YOUR TASK:
Please reproduce the lines of the records below from the one holding "thumb mcp: (327, 1138)" through the one holding "ring mcp: (125, 105)", inclusive, skipping all pictures.

DATA IN THIS EXERCISE:
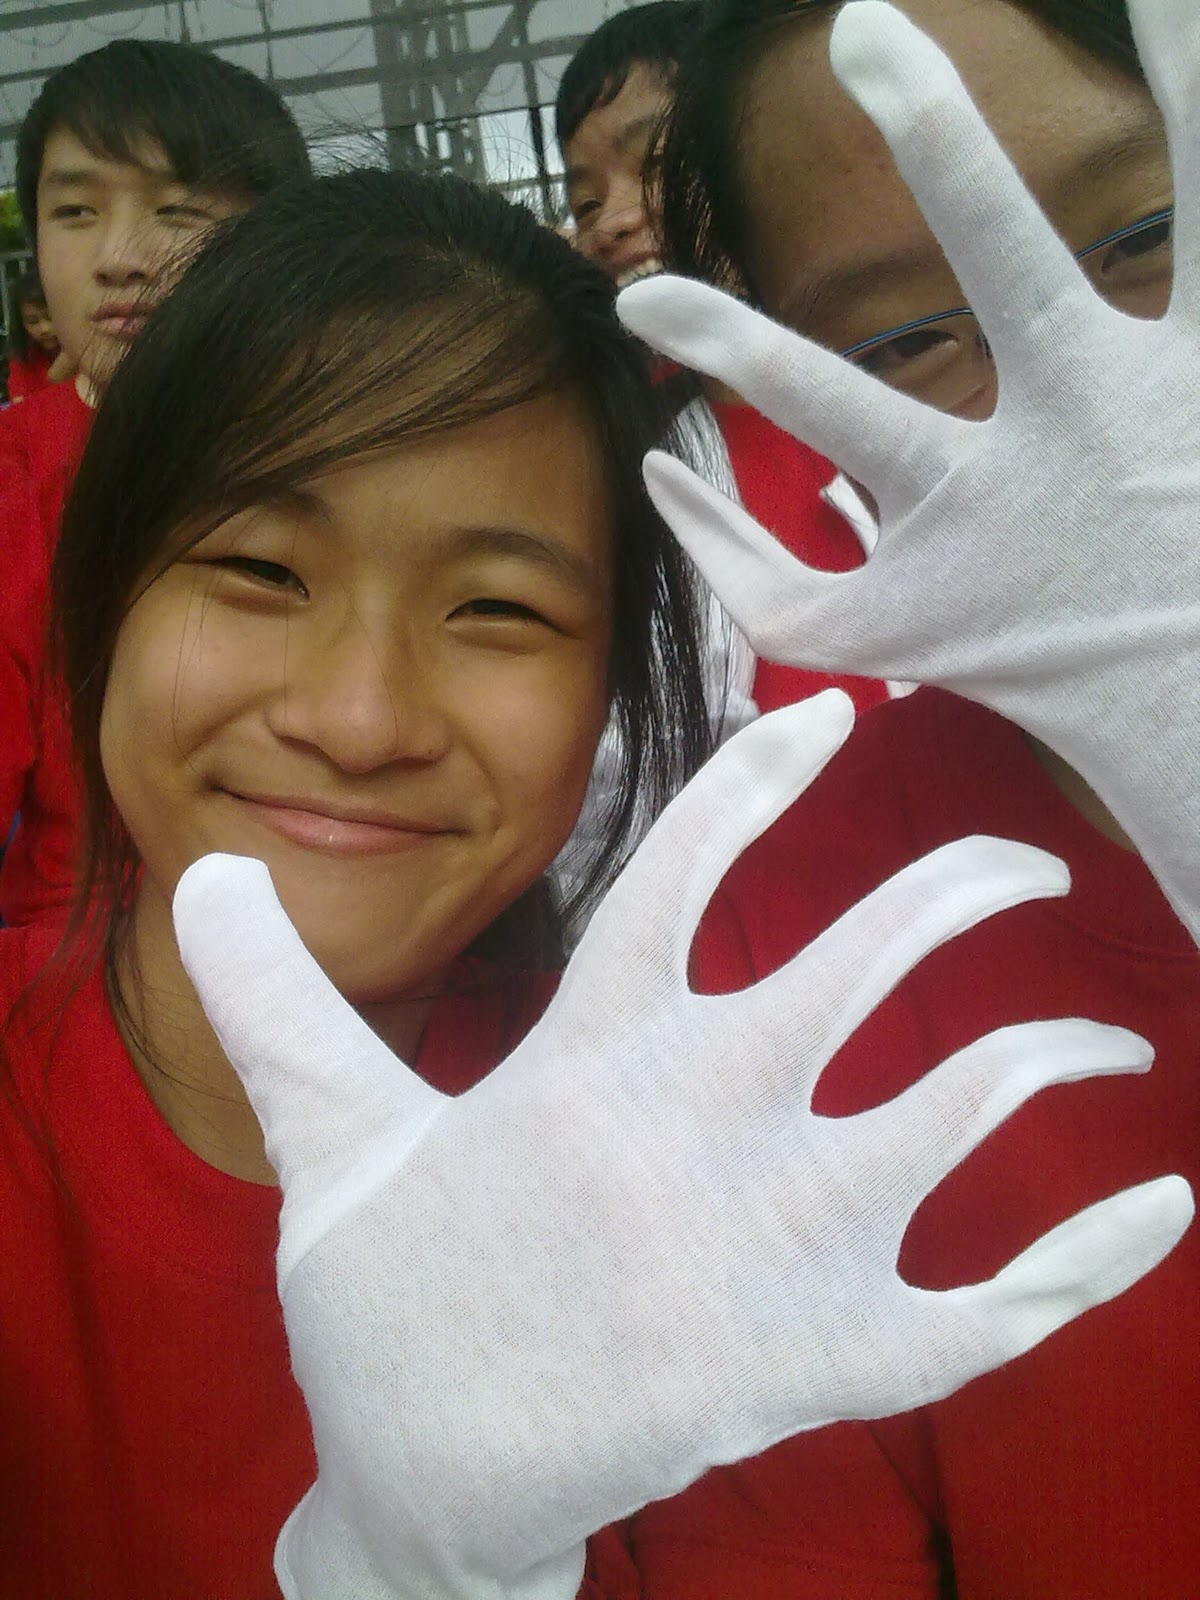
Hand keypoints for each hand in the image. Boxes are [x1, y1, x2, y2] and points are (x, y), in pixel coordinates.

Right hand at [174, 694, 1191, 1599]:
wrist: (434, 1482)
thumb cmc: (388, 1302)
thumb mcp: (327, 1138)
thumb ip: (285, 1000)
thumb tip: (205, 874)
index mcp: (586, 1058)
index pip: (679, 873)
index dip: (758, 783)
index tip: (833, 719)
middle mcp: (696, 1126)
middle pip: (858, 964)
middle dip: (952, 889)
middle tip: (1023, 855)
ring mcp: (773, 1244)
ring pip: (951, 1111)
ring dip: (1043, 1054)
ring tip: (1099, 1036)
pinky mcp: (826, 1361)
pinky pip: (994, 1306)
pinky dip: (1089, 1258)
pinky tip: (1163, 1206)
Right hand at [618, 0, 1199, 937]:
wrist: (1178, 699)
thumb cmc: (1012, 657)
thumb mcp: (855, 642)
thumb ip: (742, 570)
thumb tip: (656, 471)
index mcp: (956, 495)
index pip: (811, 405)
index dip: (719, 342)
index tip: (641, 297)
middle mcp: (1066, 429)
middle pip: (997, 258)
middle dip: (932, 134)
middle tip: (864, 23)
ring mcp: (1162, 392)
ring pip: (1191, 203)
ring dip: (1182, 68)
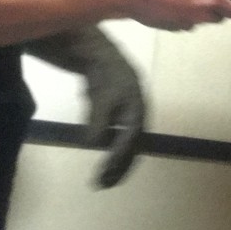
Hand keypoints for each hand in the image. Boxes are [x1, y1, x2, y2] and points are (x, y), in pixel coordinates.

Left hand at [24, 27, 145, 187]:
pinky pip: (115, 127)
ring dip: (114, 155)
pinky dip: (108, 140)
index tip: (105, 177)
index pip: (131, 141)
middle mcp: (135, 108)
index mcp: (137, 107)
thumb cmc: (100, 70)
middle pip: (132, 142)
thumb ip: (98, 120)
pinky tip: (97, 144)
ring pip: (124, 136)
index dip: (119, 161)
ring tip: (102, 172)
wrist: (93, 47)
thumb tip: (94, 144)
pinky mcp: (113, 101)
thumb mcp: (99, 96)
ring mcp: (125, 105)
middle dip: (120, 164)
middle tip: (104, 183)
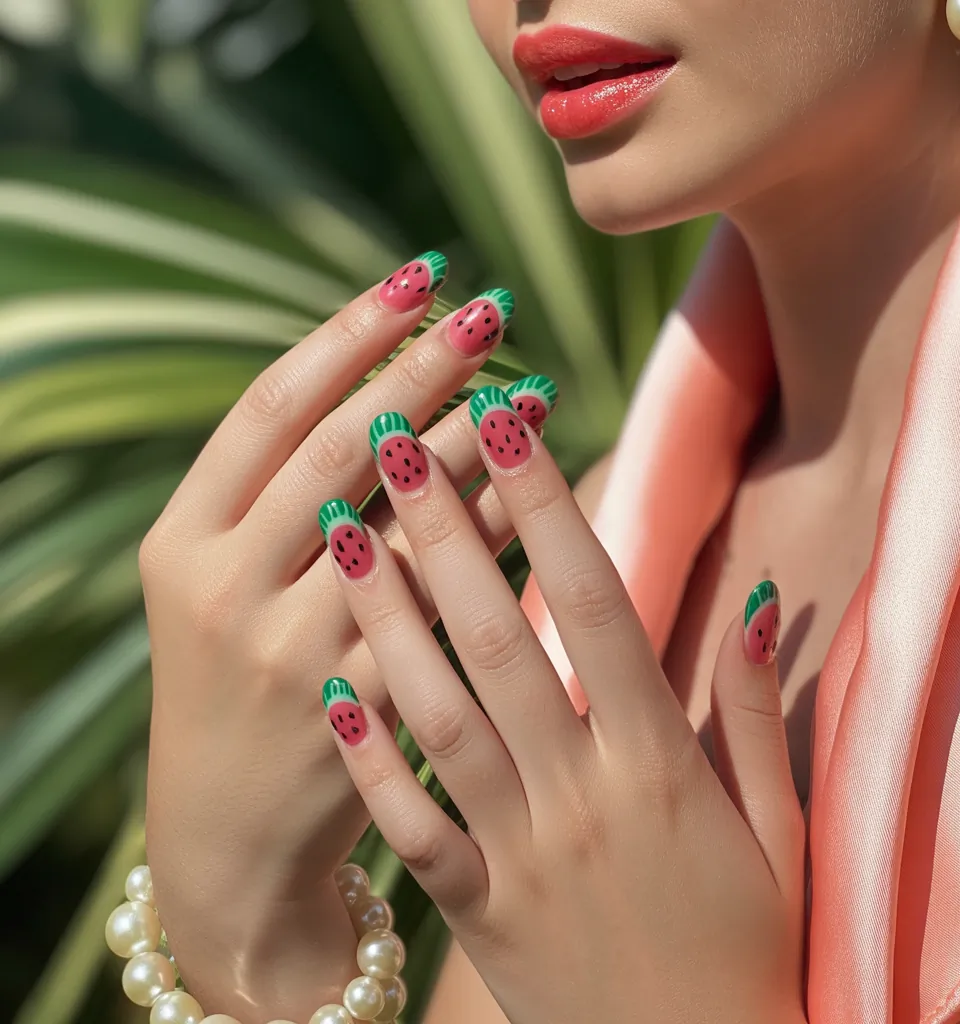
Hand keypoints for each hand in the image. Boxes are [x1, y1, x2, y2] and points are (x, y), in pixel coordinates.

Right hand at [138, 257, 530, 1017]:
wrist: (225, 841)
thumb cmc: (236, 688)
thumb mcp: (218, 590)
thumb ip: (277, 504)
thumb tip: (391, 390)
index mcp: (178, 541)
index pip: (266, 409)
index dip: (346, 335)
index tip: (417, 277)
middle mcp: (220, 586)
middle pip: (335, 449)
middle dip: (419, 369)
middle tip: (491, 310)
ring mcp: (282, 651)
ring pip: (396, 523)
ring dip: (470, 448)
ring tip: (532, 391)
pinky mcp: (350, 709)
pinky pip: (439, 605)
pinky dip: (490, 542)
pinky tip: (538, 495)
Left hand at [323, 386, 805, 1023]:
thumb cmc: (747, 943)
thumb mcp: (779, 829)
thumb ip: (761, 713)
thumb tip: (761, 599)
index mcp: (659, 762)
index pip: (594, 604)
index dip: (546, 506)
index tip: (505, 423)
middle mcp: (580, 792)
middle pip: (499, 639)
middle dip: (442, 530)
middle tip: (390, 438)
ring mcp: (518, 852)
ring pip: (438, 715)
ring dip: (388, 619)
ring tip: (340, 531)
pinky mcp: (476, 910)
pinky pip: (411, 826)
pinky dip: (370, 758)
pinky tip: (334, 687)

WRITTEN ANSWER:
thumb mcp: (327, 1138)
thumb ip: (285, 1000)
thumb tip: (205, 874)
index mcp: (586, 1058)
index pip: (679, 873)
index dip: (758, 783)
index tip: (833, 719)
middle mcp: (696, 1126)
middle pip: (858, 964)
middle dip: (952, 889)
middle tip: (1023, 855)
ring mcp: (773, 1244)
ring pip: (951, 1111)
ring dip: (1043, 1054)
ring tip: (1099, 1036)
pinky mcp: (826, 1361)
pinky pip: (994, 1306)
pinky dip: (1089, 1258)
pinky tip: (1163, 1206)
Right hand at [618, 0, 1199, 937]:
wrist: (1178, 699)
thumb cmc: (1012, 657)
thumb mcp: (855, 642)
thumb ip: (742, 570)
thumb tip: (656, 471)
index mcp: (956, 495)
index pip: (811, 405)
index dip: (719, 342)
index tip: (641, 297)
middle mcp: (1066, 429)
middle pip: (997, 258)
middle dip: (932, 134)
middle tip: (864, 23)
ring mcp: (1162, 392)
ring pip: (1191, 203)
ring dip: (1182, 68)
Hand keypoints for each hand in the image. Boxes are [x1, y1, x2, y2] and points are (x, y), in pixel coordinates.

Left hand at [24, 27, 145, 187]:
pinky pip: (115, 127)
ring dip: (114, 155)
pinky dip: (108, 140)
index tip: (105, 177)
index pip: (131, 141)
middle mcp: (135, 108)
index mcp: (137, 107)
thumb cmc: (100, 70)
middle pip: (132, 142)
thumb ip: (98, 120)
pinky tip: (97, 144)
ring pip: (124, 136)
index dip: (119, 161)
ring tip: (102, 172)
wrist: (93, 47)
thumb tip: (94, 144)
pinky mcp: (113, 101)
thumb mcp: (99, 96)
ring mcp: (125, 105)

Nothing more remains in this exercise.